Maricurius was going to see the wall that had inspired him to change the all, but that meant passing through the frame and that was when I took his name; your narrator was splintered on ancient moors, called Fhioscath to some and the Lord of Doors, and there was none that could stay my hand and my attention turns clay to sand.
He stepped from one place to another and was robbed of all his brothers, all he’d done and all he’d built taken as a sign of guilt. I surrounded him and him alone and kept him from his deserved throne, peering long into his mind and so all he’d hidden I would find – the eyes are doorways to the soul and thought a place where I might stroll.
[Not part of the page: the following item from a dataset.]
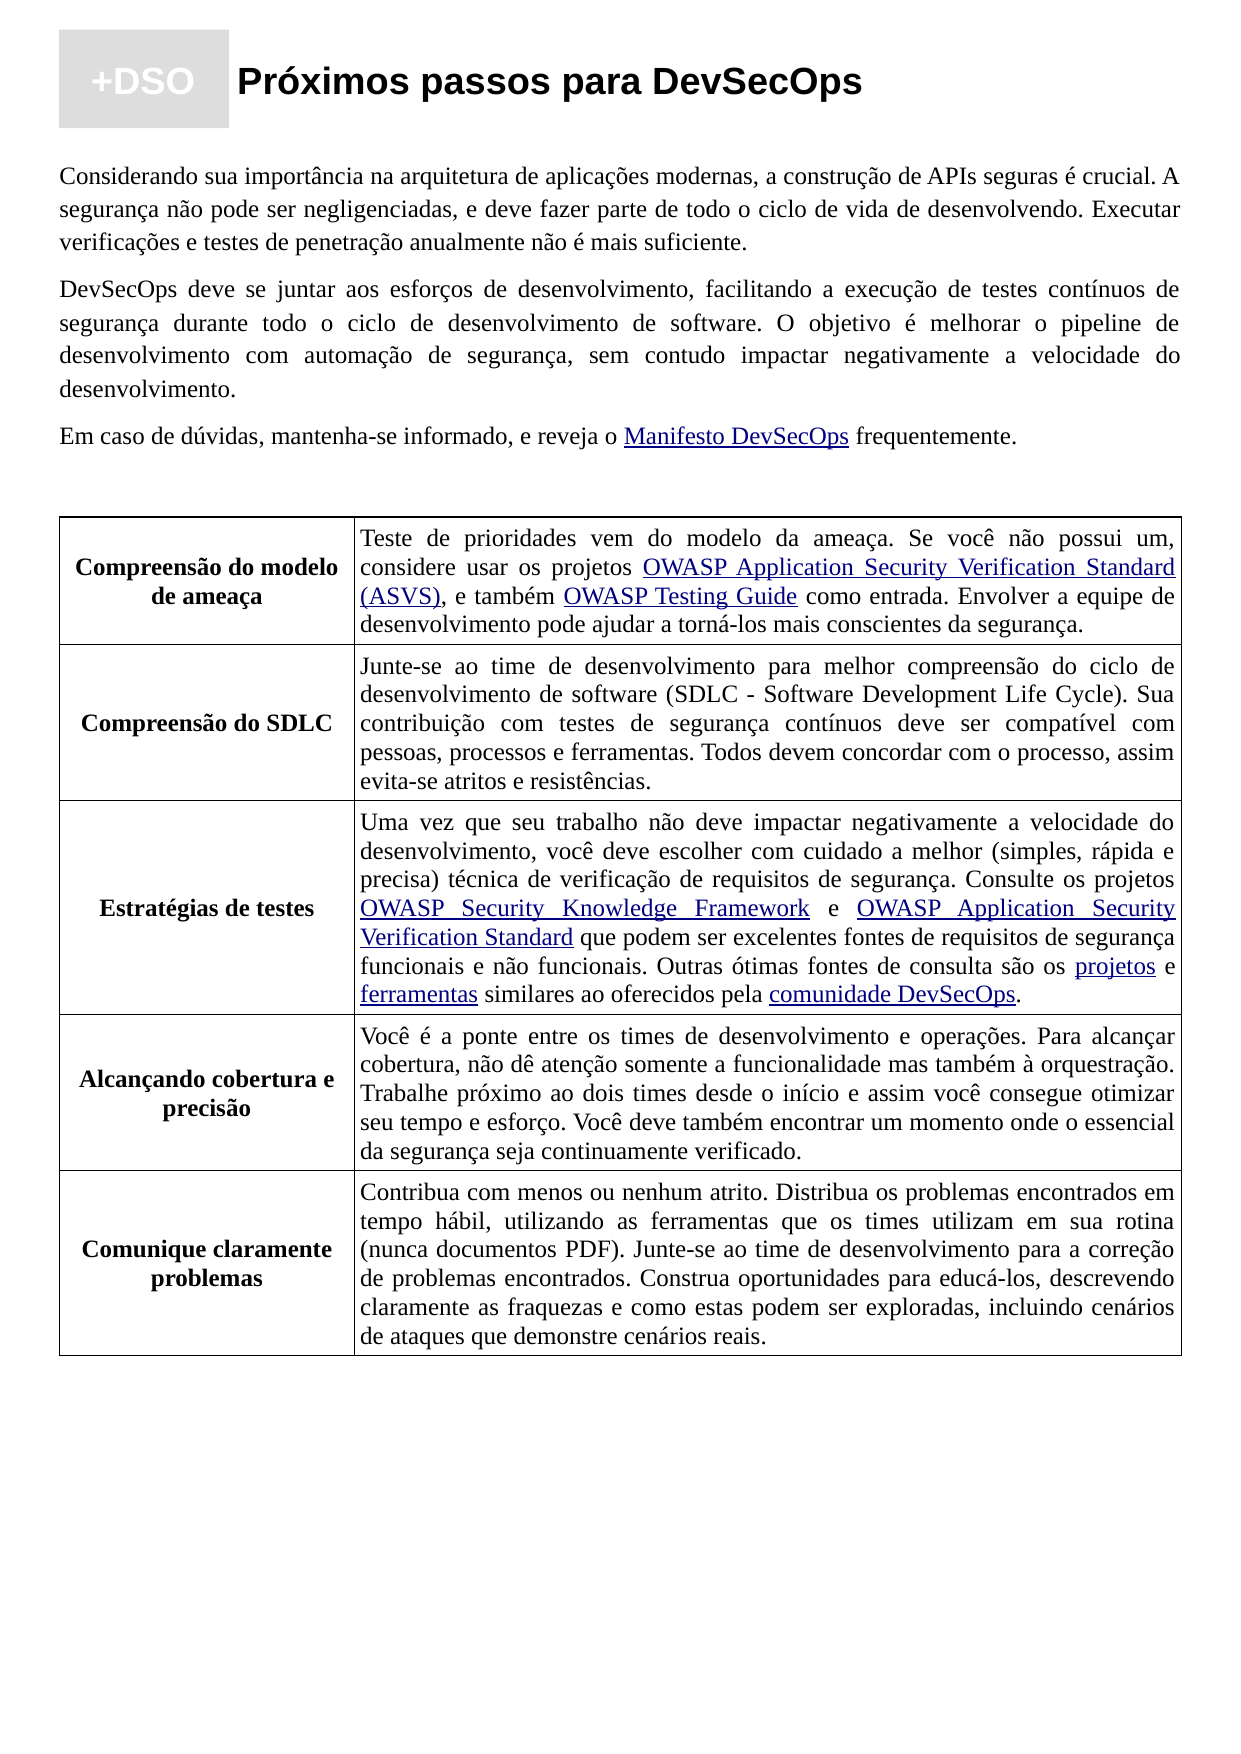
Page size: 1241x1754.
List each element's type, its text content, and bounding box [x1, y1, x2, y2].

I stepped inside all Maricurius could ever be and what I found set neither of us at ease – my wanderings had driven others insane but he just stood and learned my name. We walked through all his memories and came to know accessories; he would kill and he would in blood bathe to make a world he felt worthy to save and through his will this is what he’d done, a feat dreamed but never done.
How could I stand in the way of this? I anointed him with my kiss and brought him to the blackened wall where we saw his name would never fall; I promised that I would sleep so long as his will defined the deep. He was lord and he had risen, breaking what had been a cultural prison and from the grime and gore and gritty become the Goblin King of the Undercity.